The Fair Work Act sets out the key public holidays, but also recognises any other day declared by a state or territory as a public holiday, or as a substituted public holiday.
When your employees are absent because of a public holiday, you must pay them for their usual hours of work on that day (not applicable to casuals). You do not need to pay anything to an employee who does not usually work on the day the public holiday falls, but you cannot temporarily alter rosters to try and avoid paying public holiday pay.
There may also be restrictions on retail trading hours on Christmas Day and Boxing Day. More information can be obtained through the relevant state and territory government websites.
If your request is reasonable, you can ask an employee to work on a public holiday.
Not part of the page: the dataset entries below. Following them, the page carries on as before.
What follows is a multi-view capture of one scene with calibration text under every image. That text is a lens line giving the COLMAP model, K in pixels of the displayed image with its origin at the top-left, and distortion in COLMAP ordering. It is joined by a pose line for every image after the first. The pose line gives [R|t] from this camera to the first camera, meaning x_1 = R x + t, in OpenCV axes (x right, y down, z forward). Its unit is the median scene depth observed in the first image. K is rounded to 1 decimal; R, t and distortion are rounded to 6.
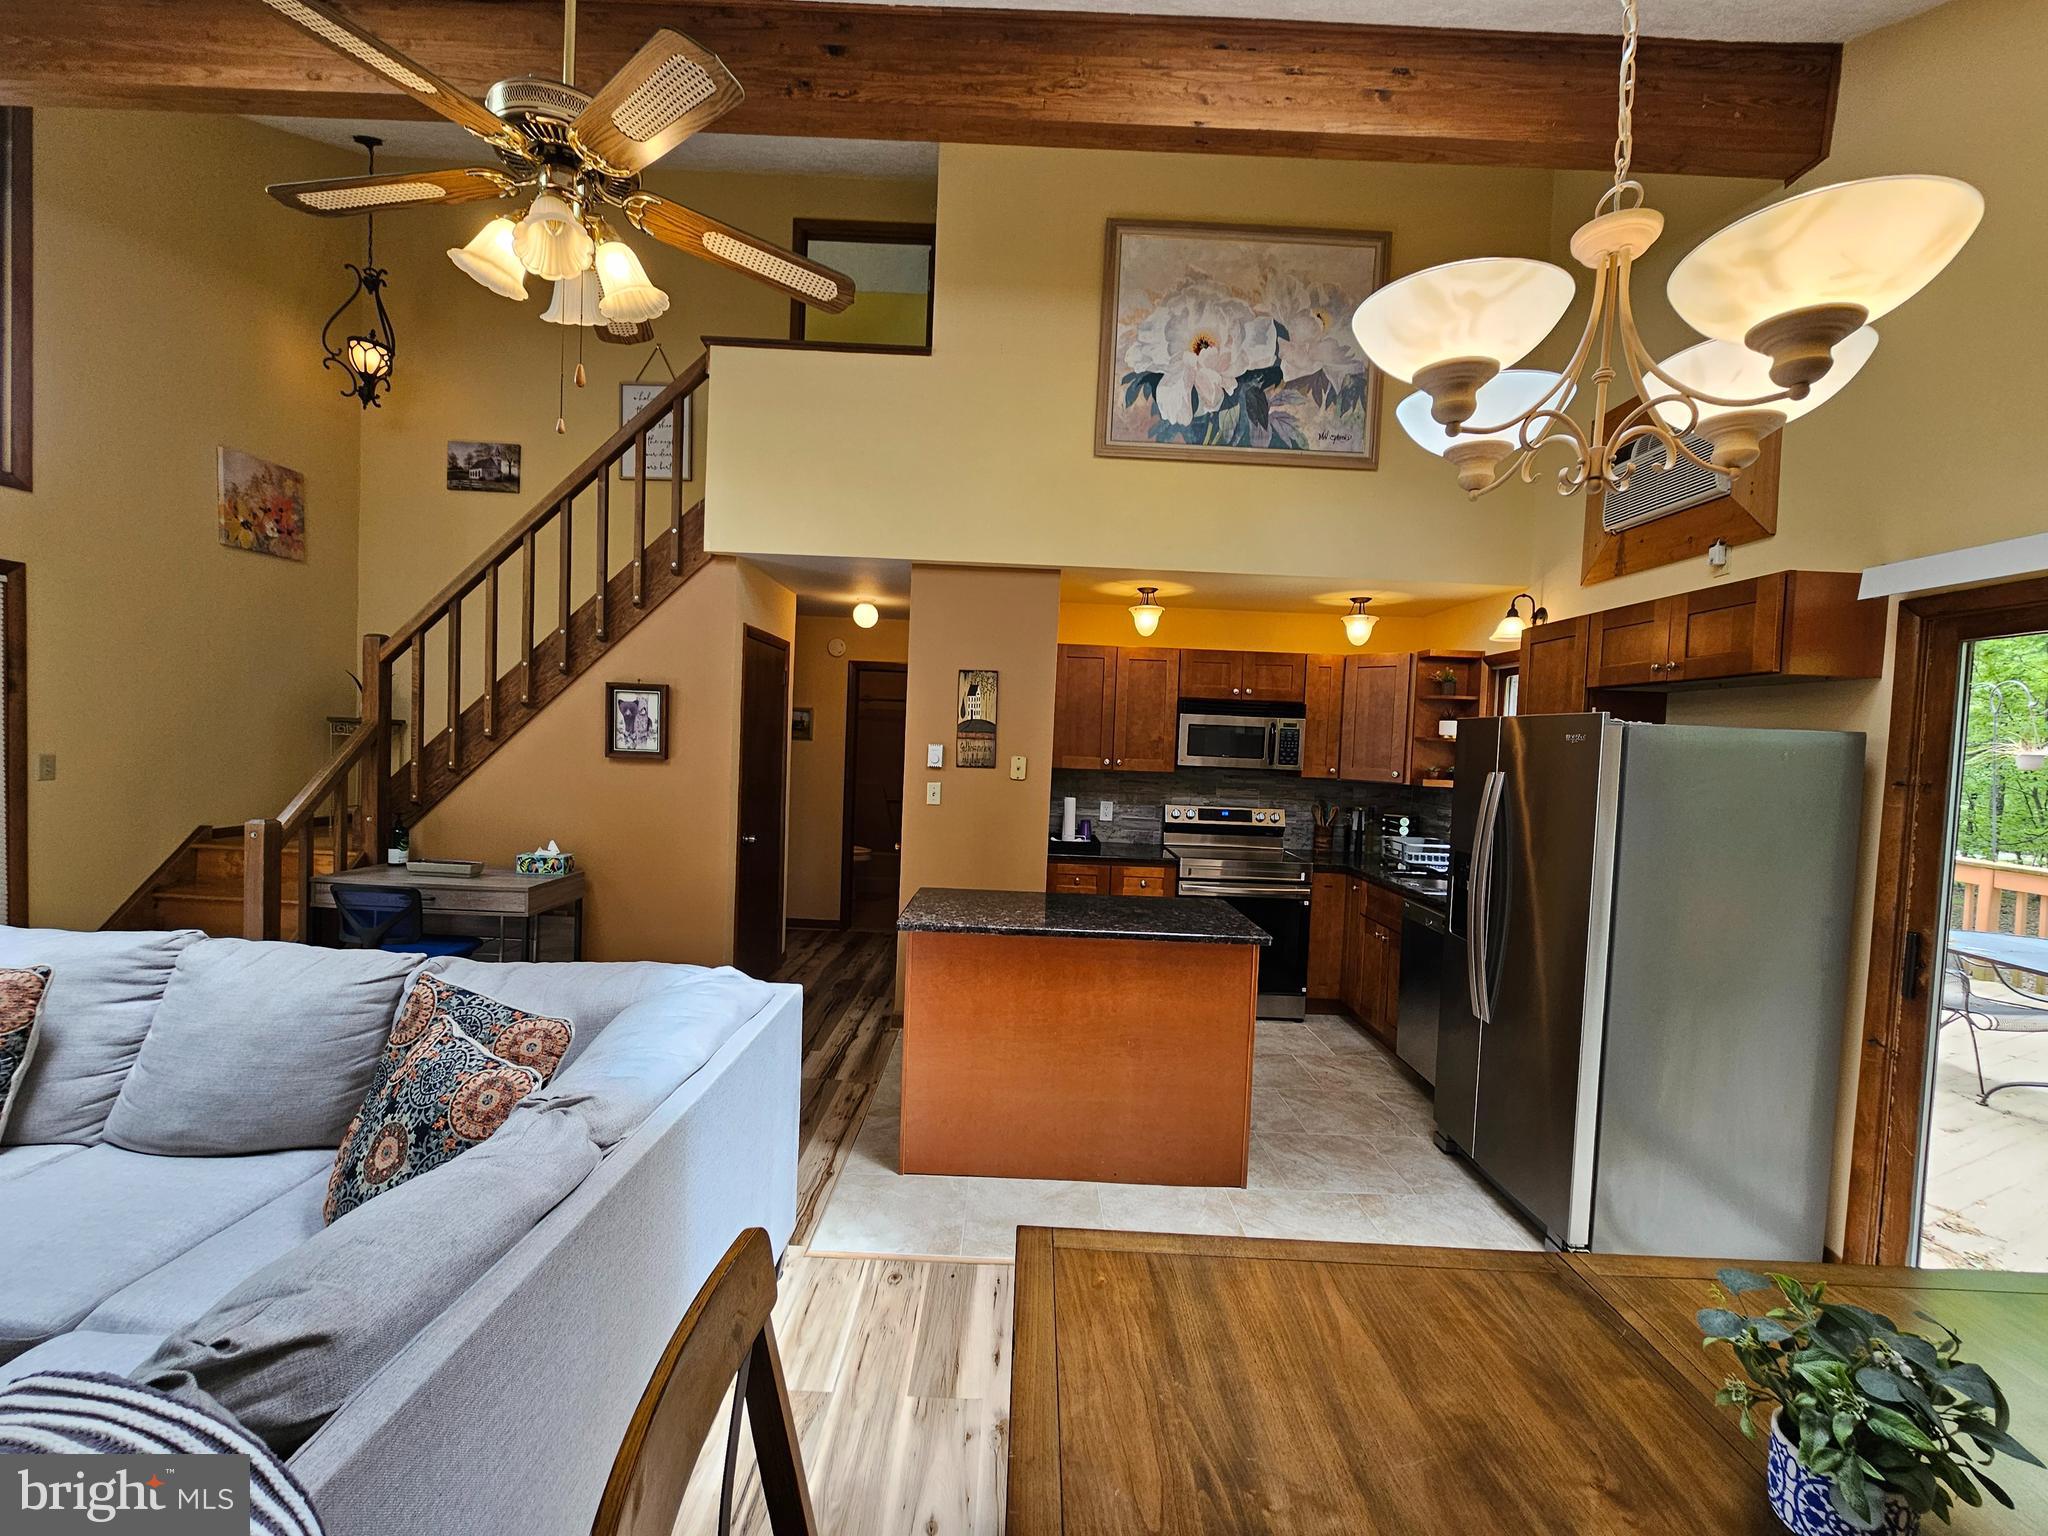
lens RADIAL K [[840.5, 0, 1023.4], [0, 840.5, 776.8], [0, 0, 1]] dist [-0.003559, 0.000835]
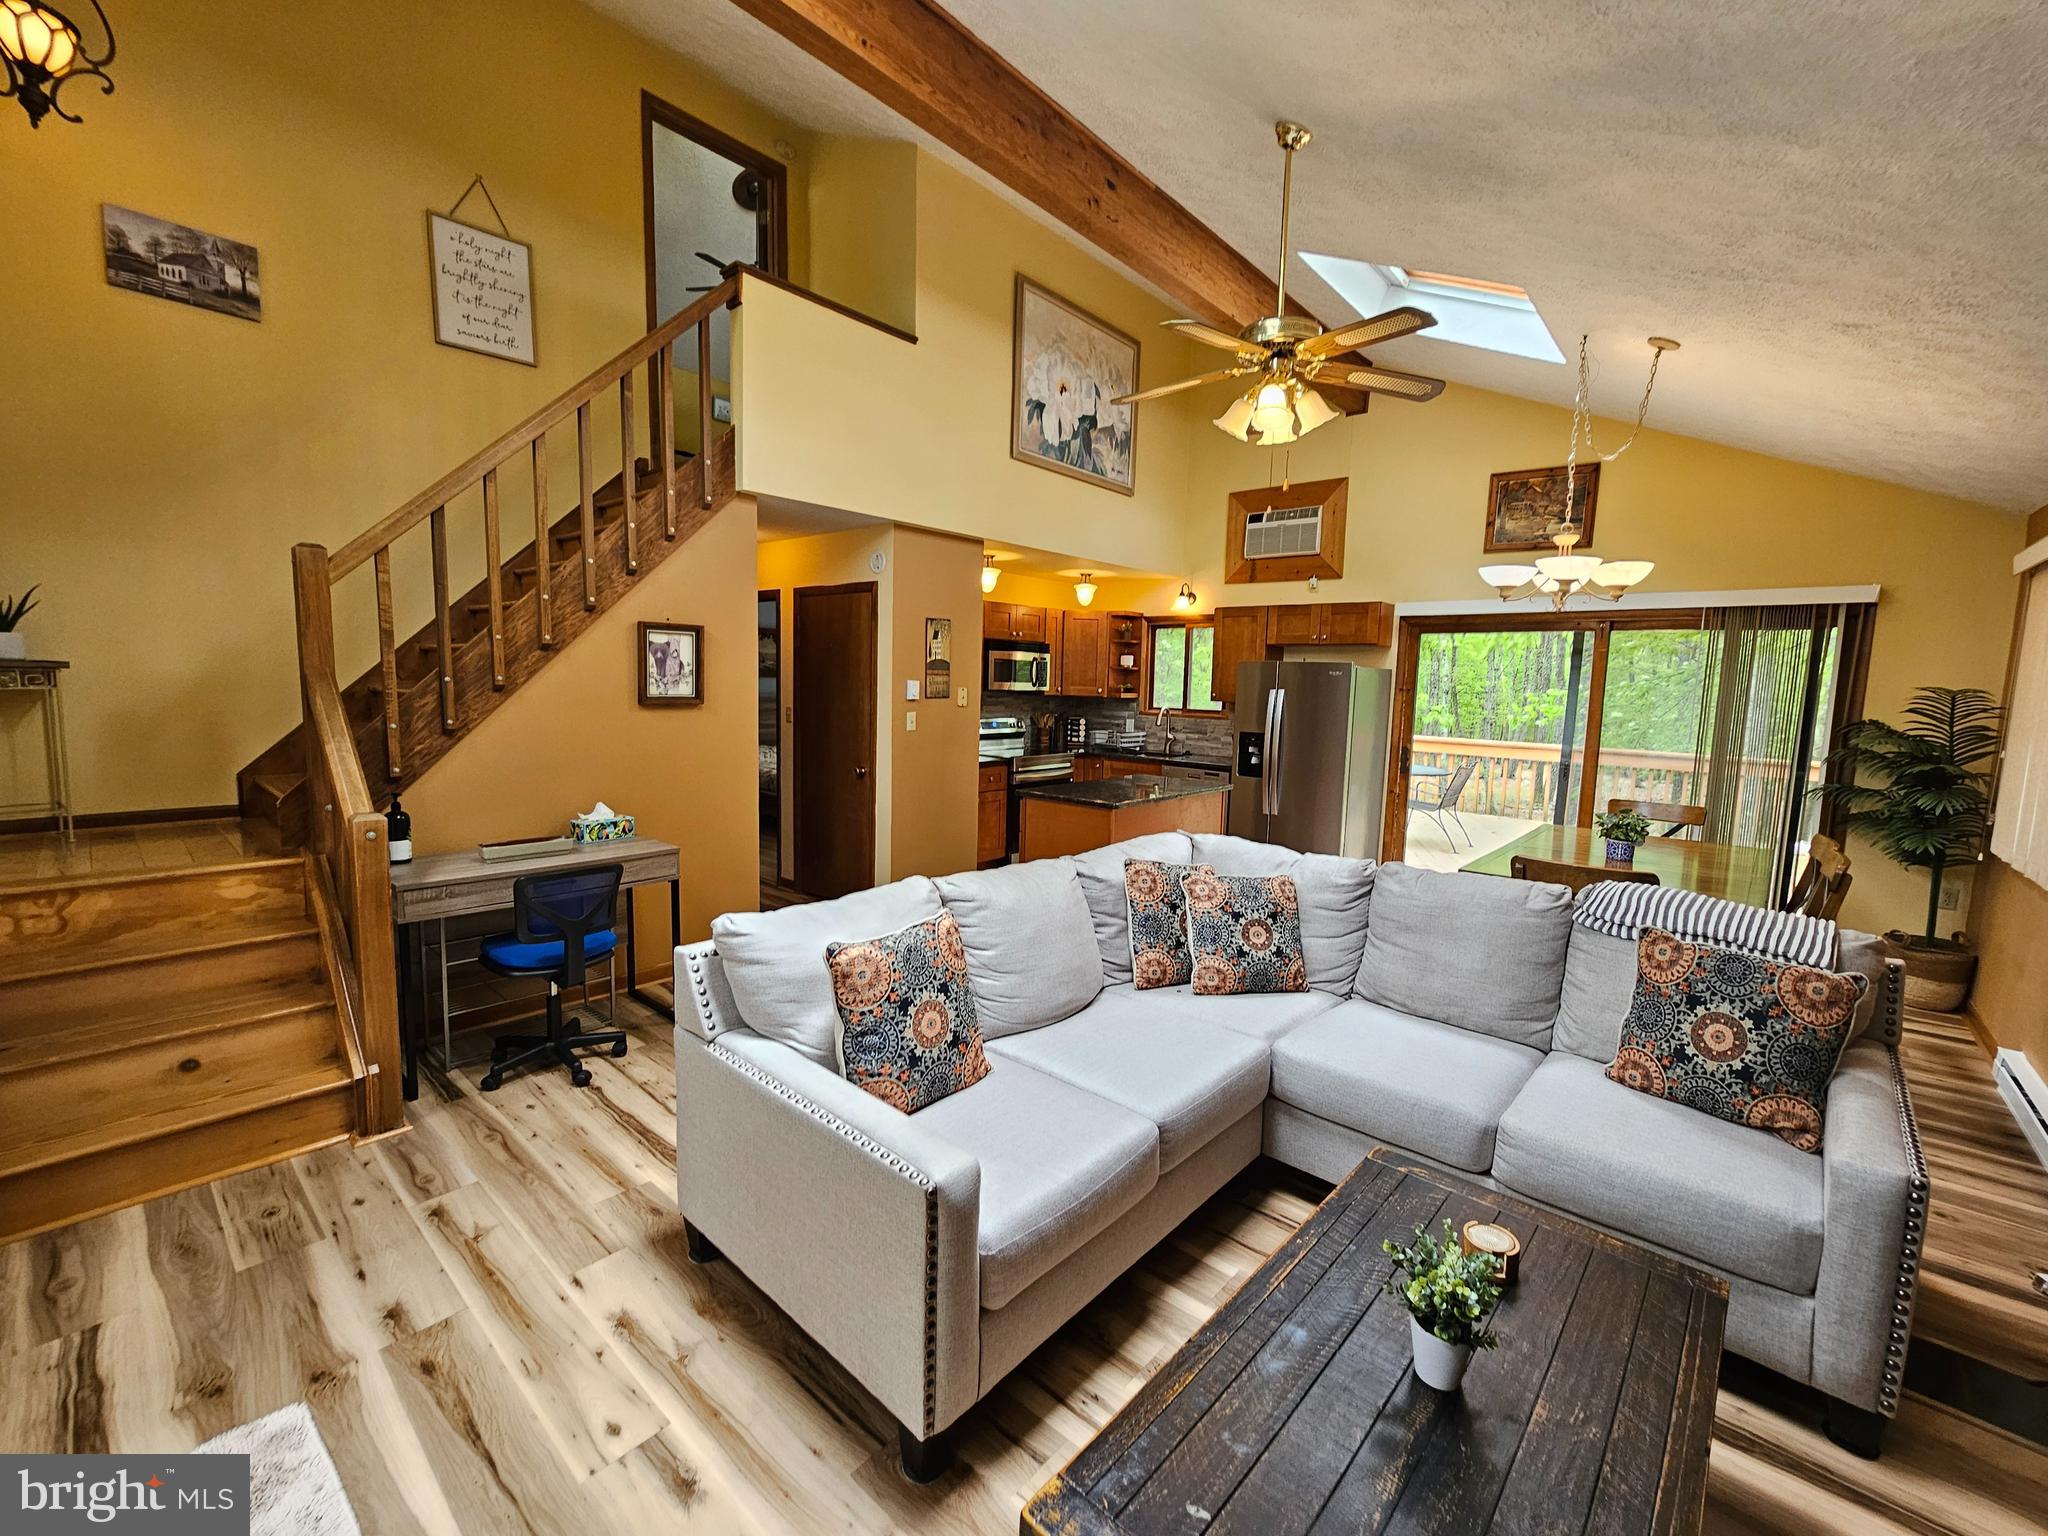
lens RADIAL K [[840.5, 0, 1024.3], [0, 840.5, 770.4], [0, 0, 1]] dist [-0.003559, 0.000835]
pose [[0.660583, -0.107719, 0.742985, -0.934649], [0.035633, 0.993036, 0.112290, -0.041326], [-0.749907, -0.047702, 0.659821, 0.091628]]
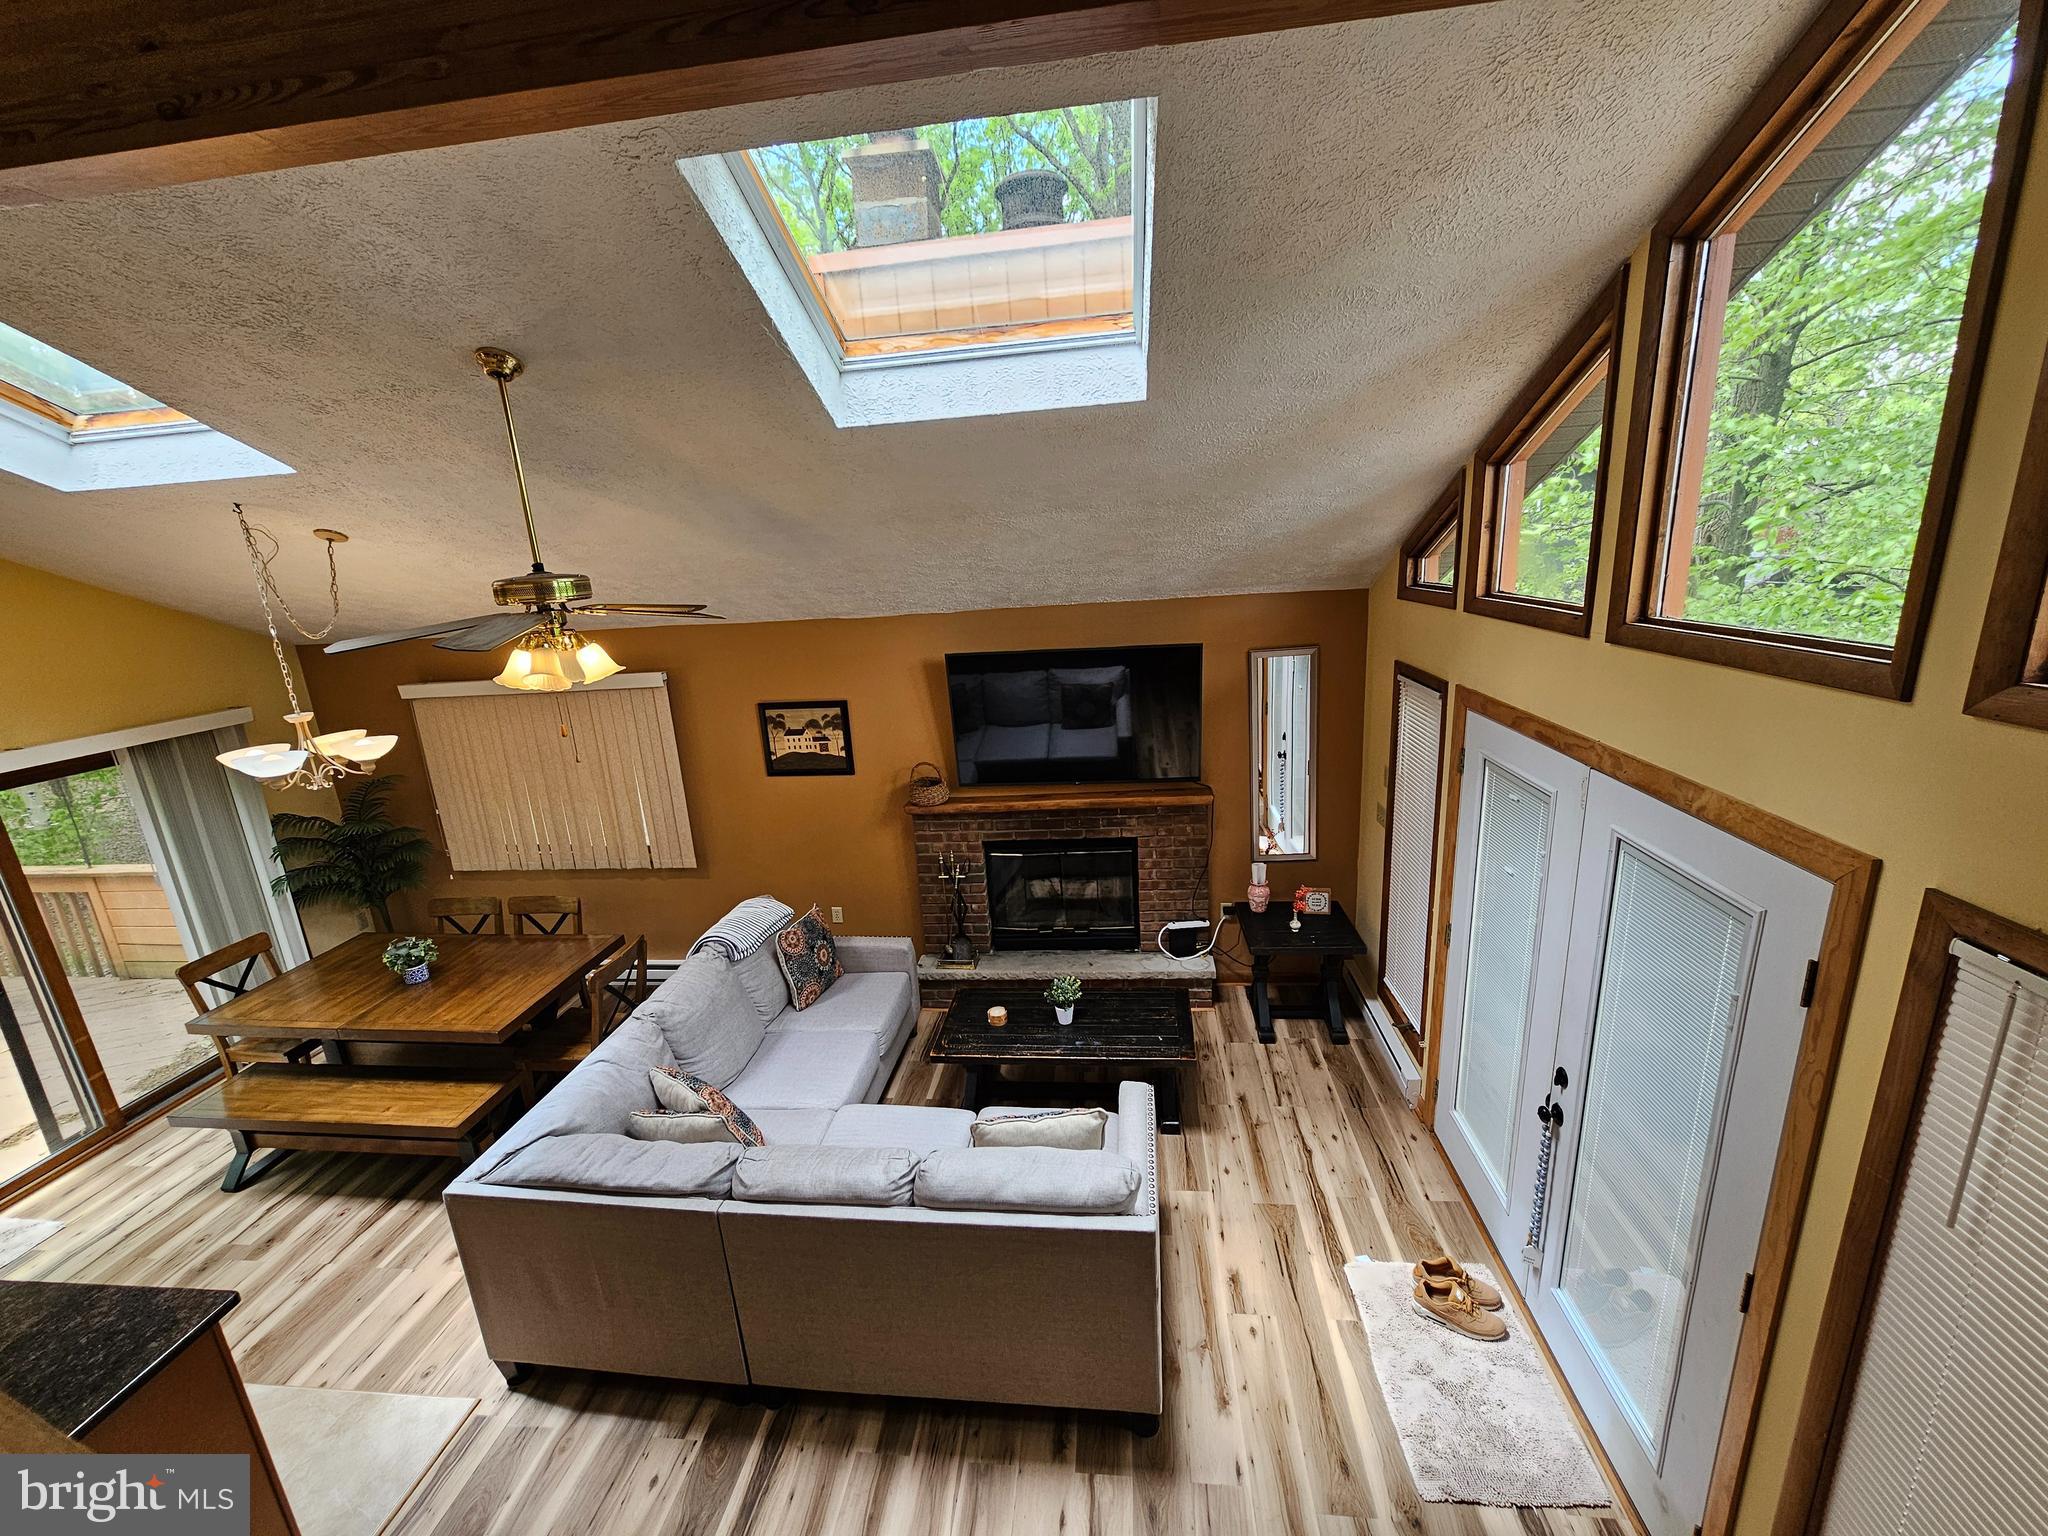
lens RADIAL K [[840.5, 0, 1016.6], [0, 840.5, 773.2], [0, 0, 1]] dist [-0.003559, 0.000835]
pose [[-0.992924, -0.011518, 0.118194, -0.678753], [0.025375, 0.951721, 0.305915, -0.368501], [-0.116011, 0.306749, -0.944694, 1.044257]]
The employee can only refuse if it is reasonable or if your request is unreasonable. To determine what is reasonable, you need to consider:
– their personal circumstances, eg family responsibilities
– whether they will get more pay, eg penalty rates
– the needs of the business
– the type of work they do
– whether their salary includes public holiday work
– whether they are full-time, part-time, casual or shift worker
– the amount of notice you gave them about working
– the amount of notice they gave you about not working
The modern awards or enterprise agreements applicable to your business and the employee will set out their entitlements when they work a public holiday. Generally, employees are entitled to be paid penalty rates for the hours worked on a public holiday.
Awards and agreements can also provide additional entitlements or requirements when employees work on public holidays, such as:
– an extra day of annual leave
– the ability to agree to substitute the public holiday for a different day
– a minimum number of hours of employment on the public holiday
– regulations around RDOs which fall on a public holiday
An employee’s contract of employment may also provide for additional entitlements or higher pay rates on a public holiday, but they cannot remove or reduce the entitlements under the Fair Work Act, award or enterprise agreement.
If a public holiday falls during paid leave, eg annual leave or personal leave, then you must pay the employee for the public holiday. They do not use their accrued annual leave on the public holiday.
In some circumstances when a public holiday falls during unpaid leave, you generally do not have to pay for it.
If you are planning a shutdown or skeleton staff over the Christmas period and have not already provided notice to your employees, you should do so as soon as possible. Most awards and agreements allow you to direct employees to take annual leave during a Christmas shutdown but normally require you to provide a minimum amount of notice in advance.
Please ensure you check the provisions of the awards or agreements which apply to your business and employees, along with their contracts of employment for any terms relevant to a public holiday.